PRX Energy (Aug 2023)
Discontinuous Jump Behavior of the Energy Conversion in Wind Energy Systems
Abstract
The power conversion process of a wind turbine can be characterized by a stochastic differential equation (SDE) of the power output conditioned to certain fixed wind speeds. An analogous approach can also be applied to the mechanical loads on a wind turbine, such as generator torque. The constructed SDE consists of the deterministic and stochastic terms, the latter corresponding to the highly fluctuating behavior of the wind turbine (power output of a wind turbine or wind speed). Here we show how advanced stochastic analysis of the noise contribution can be used to show different operating modes of the conversion process of a wind turbine. The parameters of the SDE, known as Kramers-Moyal coefficients, are estimated directly from the measurement data.
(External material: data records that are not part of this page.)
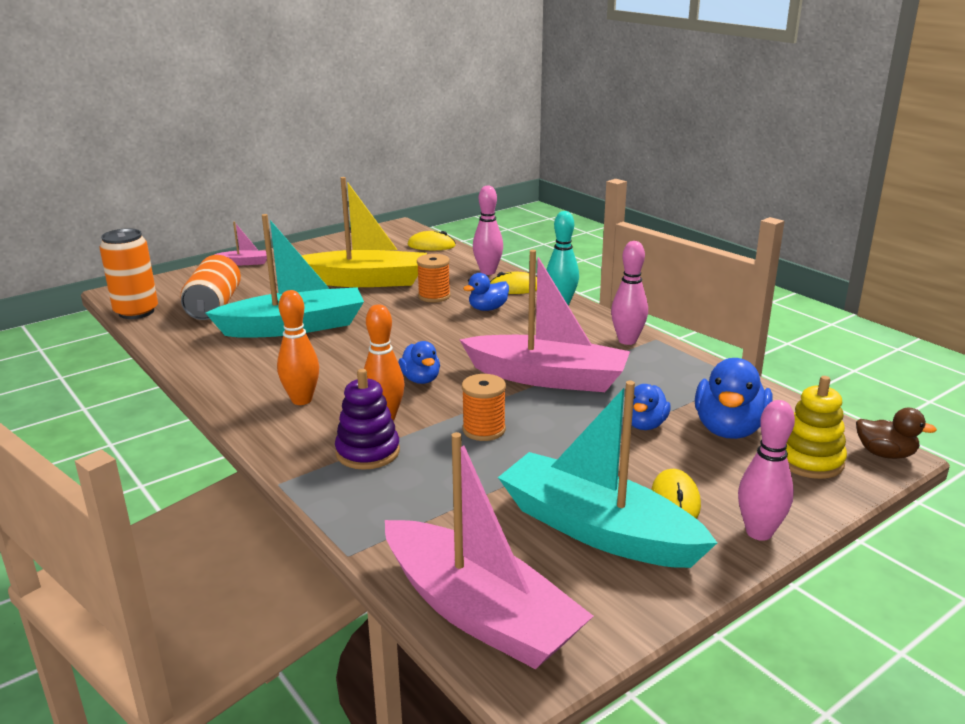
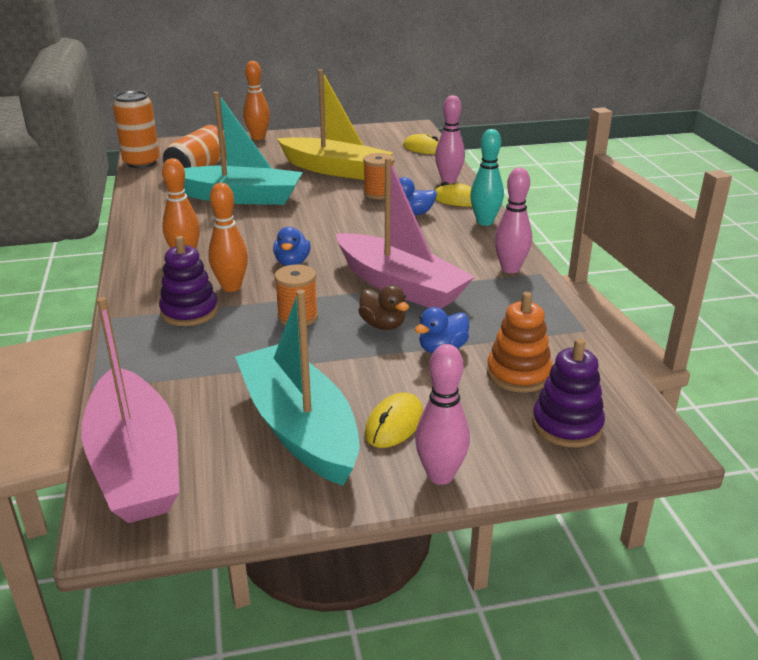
camera: 25 degrees right, 5 degrees up
pink boat [214,221,267,265] -> orange bowling pin [243,61,270,140]
blue duck [695,358,773,439] -> orange stacking toy [487,292,552,393]
yellow stacking toy [786,376,847,479] -> purple stacking toy [532,338,605,447]
brown duck [856,408,937,459] -> brown duck moved to [358,285,409,330]

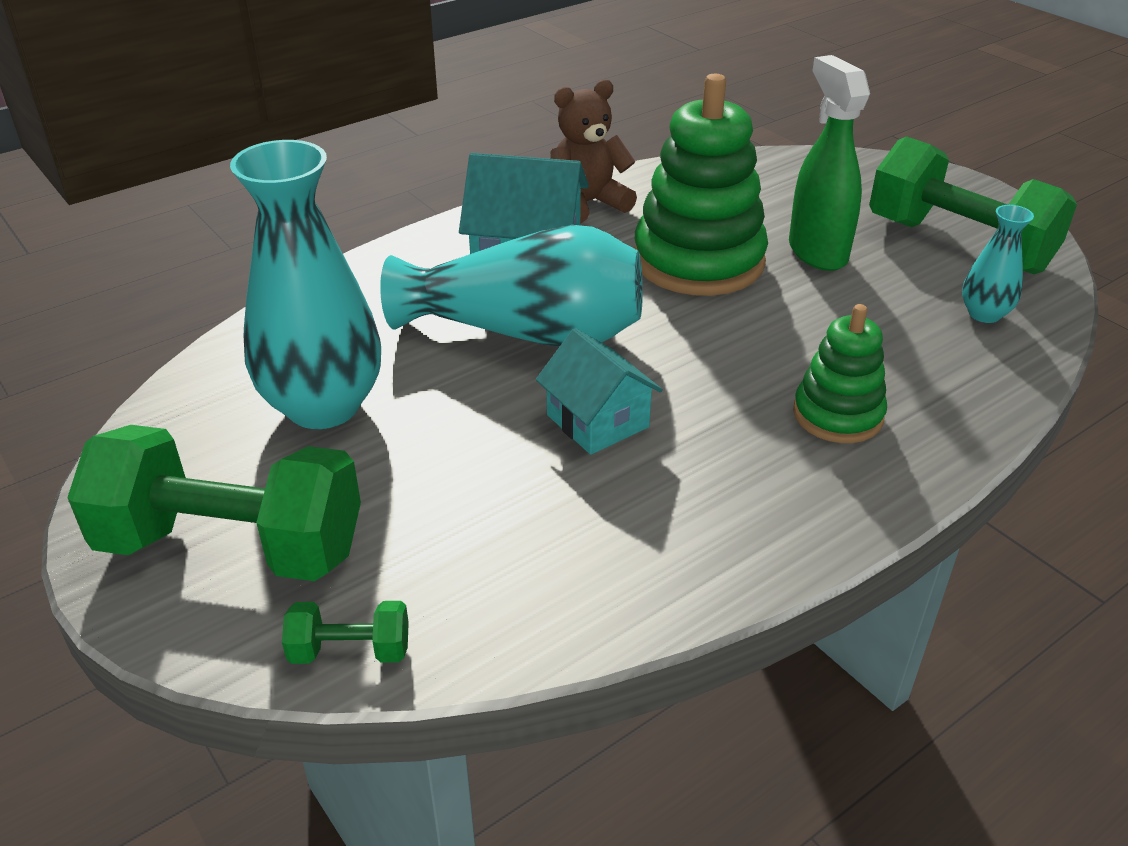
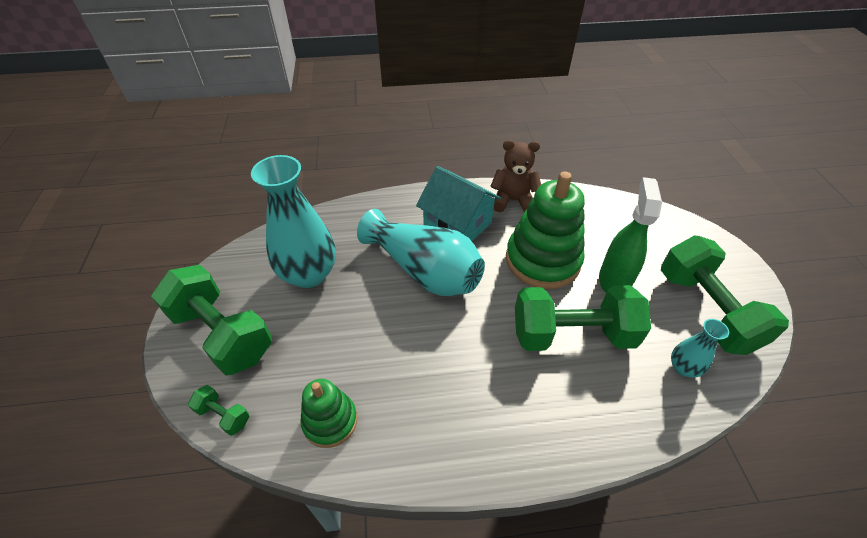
camera: 30 degrees right, 10 degrees up
turquoise house [536,328,663,455] -> none
green stacking toy [793,304,887,443] -> green stacking toy moved to [300,379,357,448]
none -> green dumbbell [515,285,651,351]

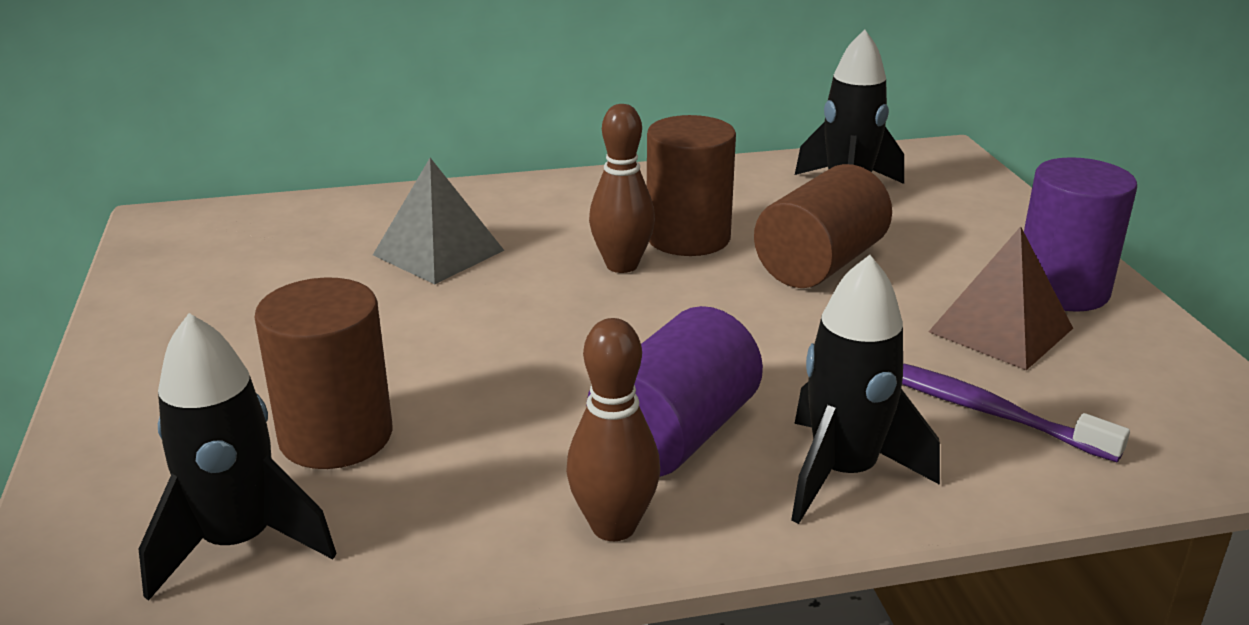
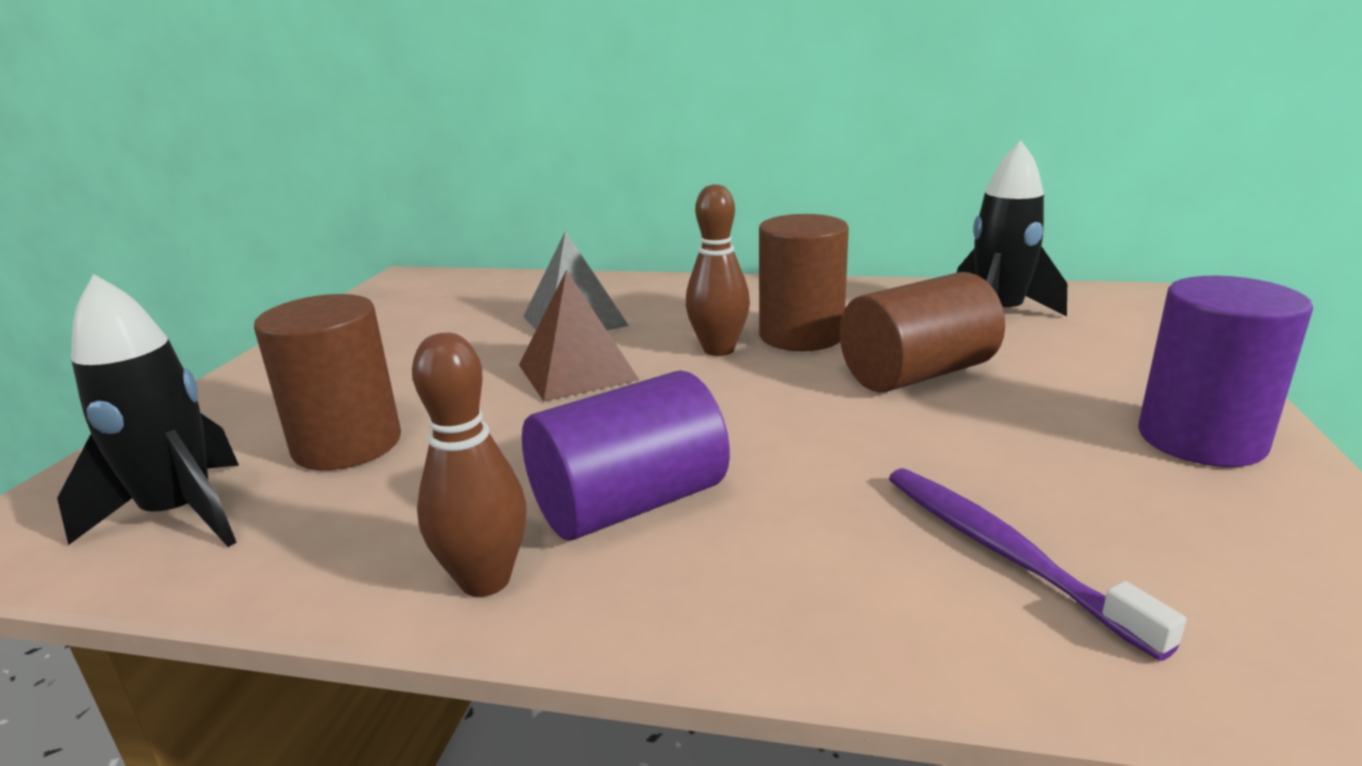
camera: 25 degrees right, 5 degrees down
black rocket [791,255,940,524] -> none
brown pyramid [929,226,1073,370] -> brown pyramid moved to [519,270,639,402]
Clear evidence is found that both continuous diffusion noise and discontinuous jump noise are present. The difference in the noise contributions indicates different operational regions. In particular, we observe that the jump character or discontinuity in power production has a significant contribution in the regions where the control system switches strategies. We find that there is a high increase in jump amplitude near the transition to the rated region, and the switching strategies cannot result in a smooth transition. The proposed analysis provides new insights into the control strategies of the wind turbine.